BC: Each individual goes into an area of study with a certain mind, and we usually keep the same mind throughout all of our explorations. What I’m doing now is trying to help people recognize the mind that they’re approaching something with, as compared to [the mind of] the material itself. For example, some people might feel things more through the bones, another person more through the muscles, some say they’re more into the senses. It’s different if you sense something, than if you feel it, than if you simply do it. Sensing is related to the nervous system through the perceptions. Feeling and flow are related to the fluid system including the circulatory, lymphatic and cerebral-spinal fluids. By approaching everything with the same mind, you are constantly initiating activity from the same place. For example, I think that a lot of people in Contact work are working with the senses—sensing where they are, feeling weights; they’re using their perceptual systems to initiate from, in particular the weight preceptors and the movement preceptors. But there’s a funny thing when you do that. The fluids are a counterbalance to the preceptors or the nervous system. So if the perceptual system is always initiating or being the mover, then the fluids are always having to be the support. There comes a time when you want to reverse that balance, when you want the perceptions to go quiet, to become the support and let the fluids become the mover. That’s when you go into simply moving, without sensing anymore, trusting that the senses have gone unconscious and will support you without them being conscious. When I say forgetting them, I mean letting them go unconscious and letting the fluids become the control.

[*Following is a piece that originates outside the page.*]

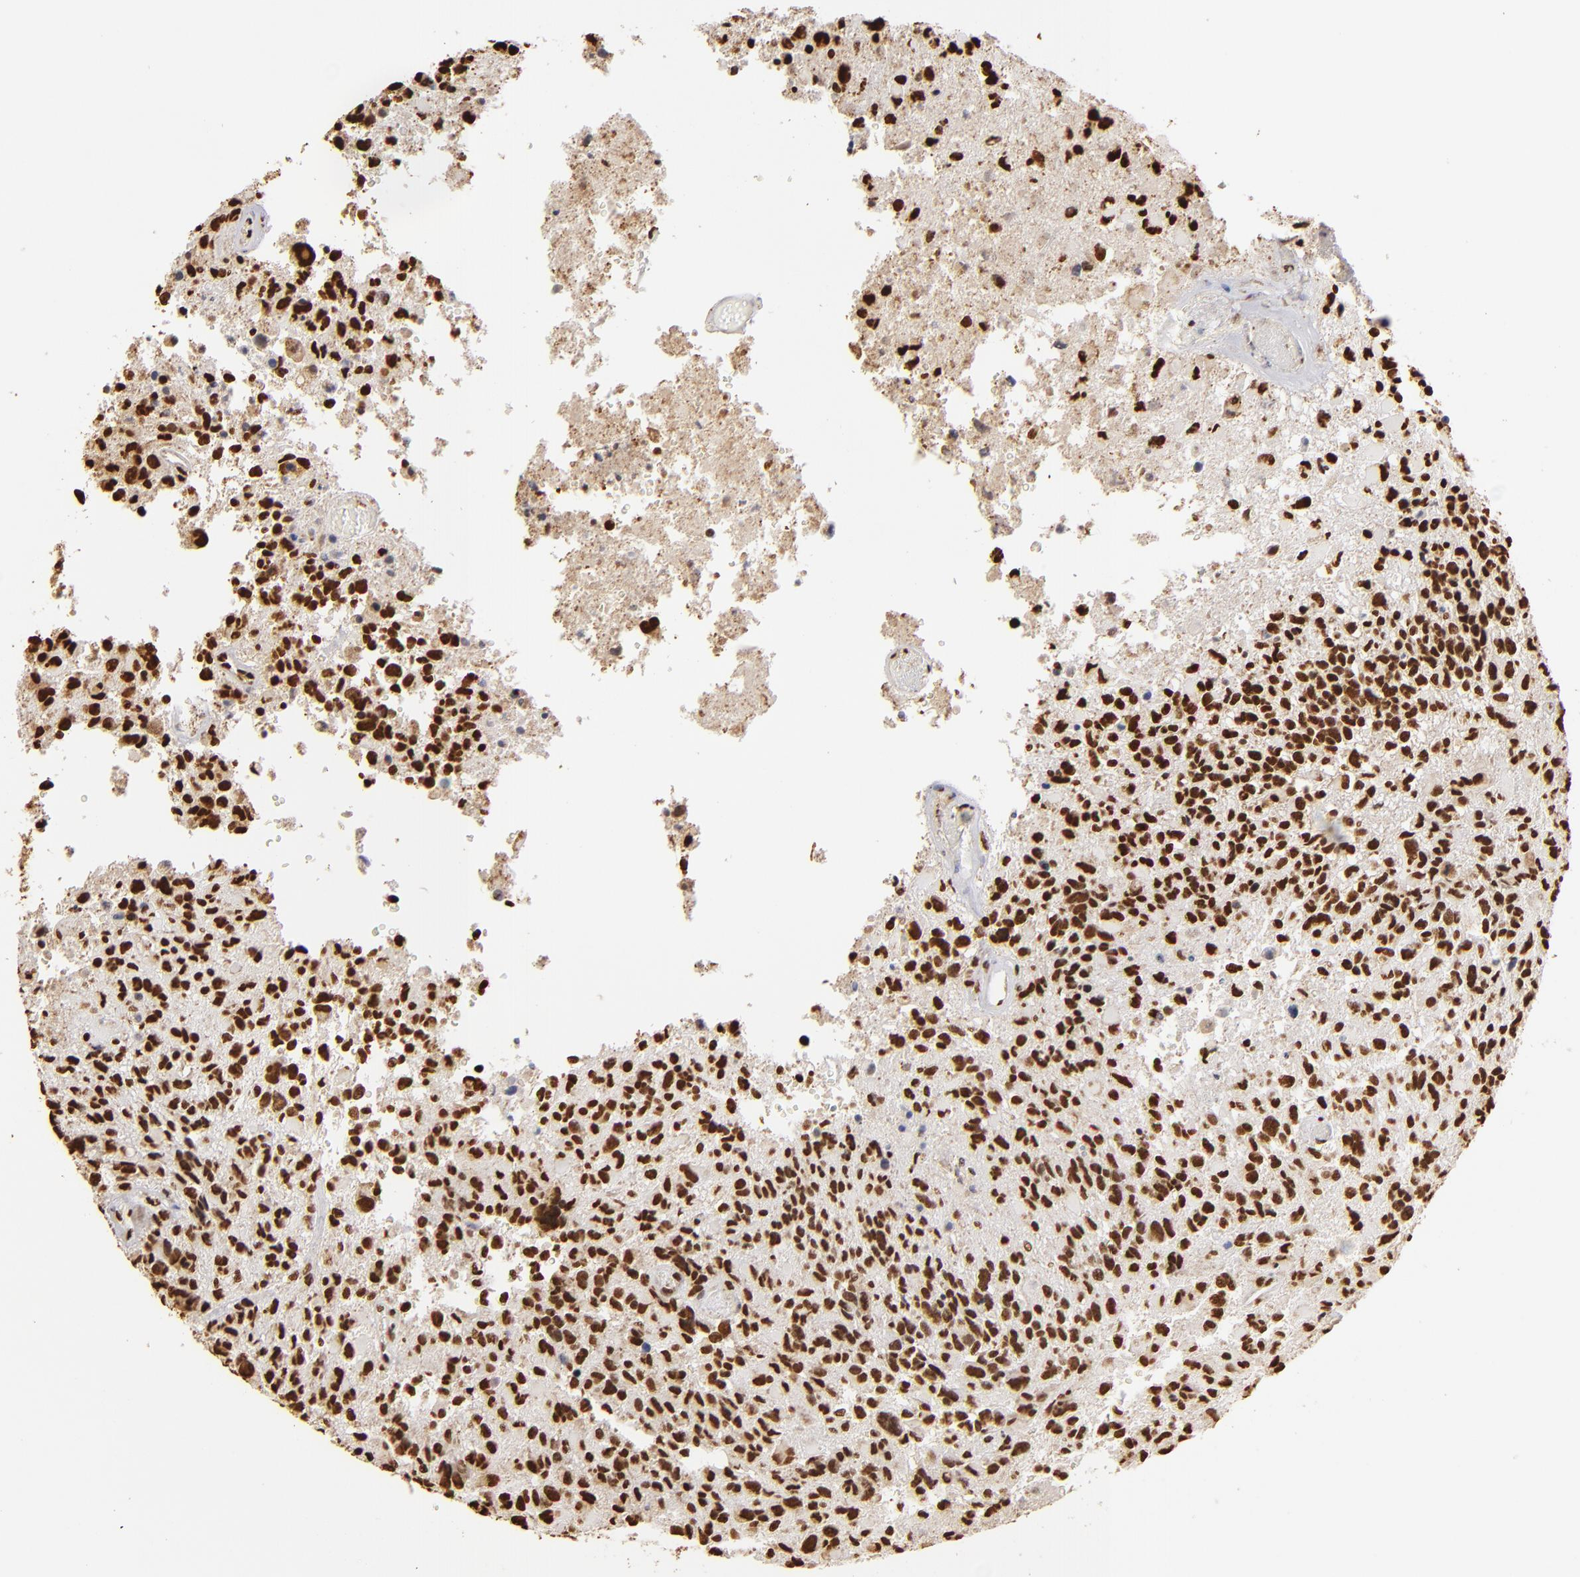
{"staining": {"intensity": "strong", "quantity": ">75%", "location": "nuclear"}, "tissue": "glioma", "cell_type": "Tumor cells", "image_type": "cancer", "snomed": [{"axis": "morphology", "description": "Glioma, malignant, High grade"}, {"axis": "topography", "description": "Brain"}], "caption": "A high amount of strong nuclear expression is present in approximately >75% of tumor cells in malignant high-grade glioma tissue.", "gene": "ILF3", "patient": {"sex": "male", "age": 69}}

Take a very large group of people, have them move in a very small space and have them move ‘sensing’. They’ll slow up; when people sense, there’s this slowing up of the fluids. Then have them drop that and move very quickly in a tight group with no sensing. What you’ll find is that you’re safer under fast movement with no sensing than you are under the slow sensing. However we’ve developed, we move best, more automatically, and more efficiently when we move quickly with fluidity—where the sensing goes unconscious and the fluids take the initiative—than when we move slowly with sensing. It happens over and over again. People are surprised that they feel safer under this fast moving than when they are sensing where each person is. And they’re less likely to bump into somebody and have an accident. Now if you take a group of people who have never sensed, and have them running, quickly, they’d probably be bumping into each other all the time. They’d be running into each other because they don’t know where they are.

CQ: So you are using the senses as a support for the fluids and if the senses have never been developed they can’t be a very stable support?

BC: Then the fluids have never been a support for the senses. It’s a balance. It’s not to choose one over the other but to have this balance. We have a tendency to get one-sided.